The 20g Long tank will do him fine for one goldfish for a while. How long has it been since the new tank? Did you use any of the water from the 10g? Is there any difference from your tap water's chemical balance to your 10g? Have you gotten a different light for the 20 gallon? Is the light the same spectrum as the 10g? Have you trimmed the plant (some will grow better with a trim once in a while)?

Lots of questions I know, but without knowing the answers to those, it would be difficult to tell you what the cause of it is.

BTW if you dont want algae, the plant food isnt helping. Algae grows off of the same stuff that plants do.


----------



## pdoyle2 (Sep 17, 2009)

Its been about 5 weeks with the new tank set up.
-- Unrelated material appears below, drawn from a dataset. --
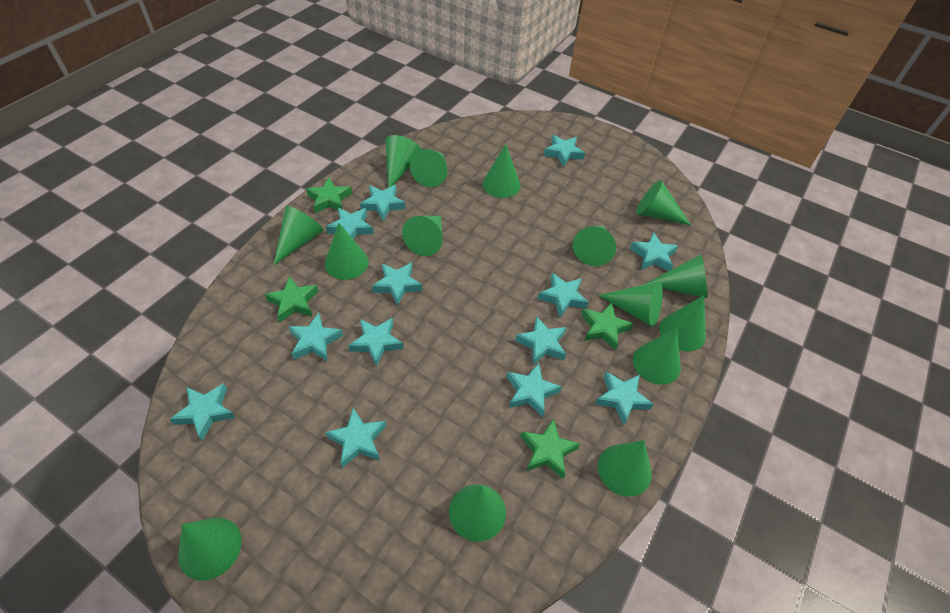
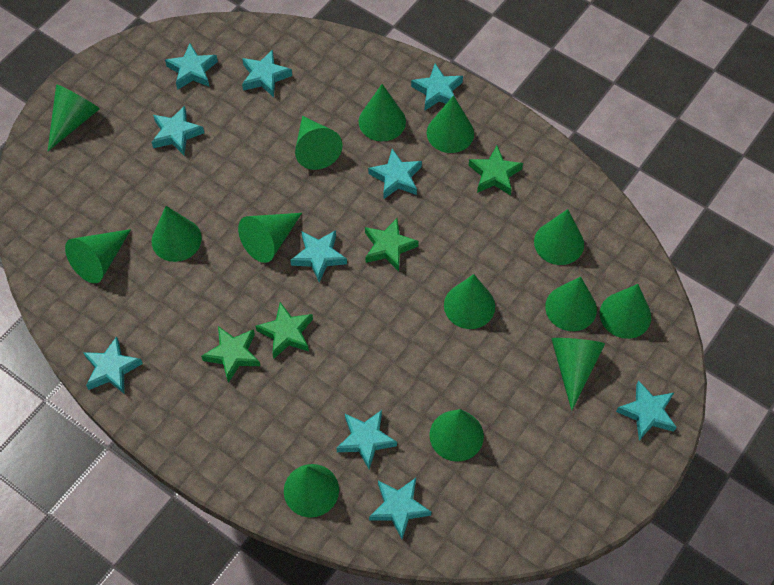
green cone: 15 -> 14
turquoise star: 13 -> 10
And i did not use any of the same water, well a little bit of it but not a lot. the chemical difference could be it but i treated the water before i put the plants in. The lighting is a standard hood light from an aquarium store. and i open the curtains to make sure they get some natural sun too. And when i put the plants in i did trim them because they were getting too big. http://www.mozoo-china.com/images/silk plants.jpg my plants are closest to the 029 one, in the left upper corner. but mine have pink "flowers" at the tips, its like they want to grow bigger and are trying to bloom but just cant do it.


----------



## bmlbytes (Aug 1, 2009)

Sorry but your plastic plants wont grow :console:

Are your plants rotting at all?


----------



## pdoyle2 (Sep 17, 2009)

how do i tell if my plants are rotting? what i think happened with my one plant was that the leaves collected algae and only the new growth was able to complete photosynthesis. But how do i stop that from happening. My filter does an excellent job on keeping the water clear, if it was dirty and too much algae the water wouldn't be so clear would it?


----------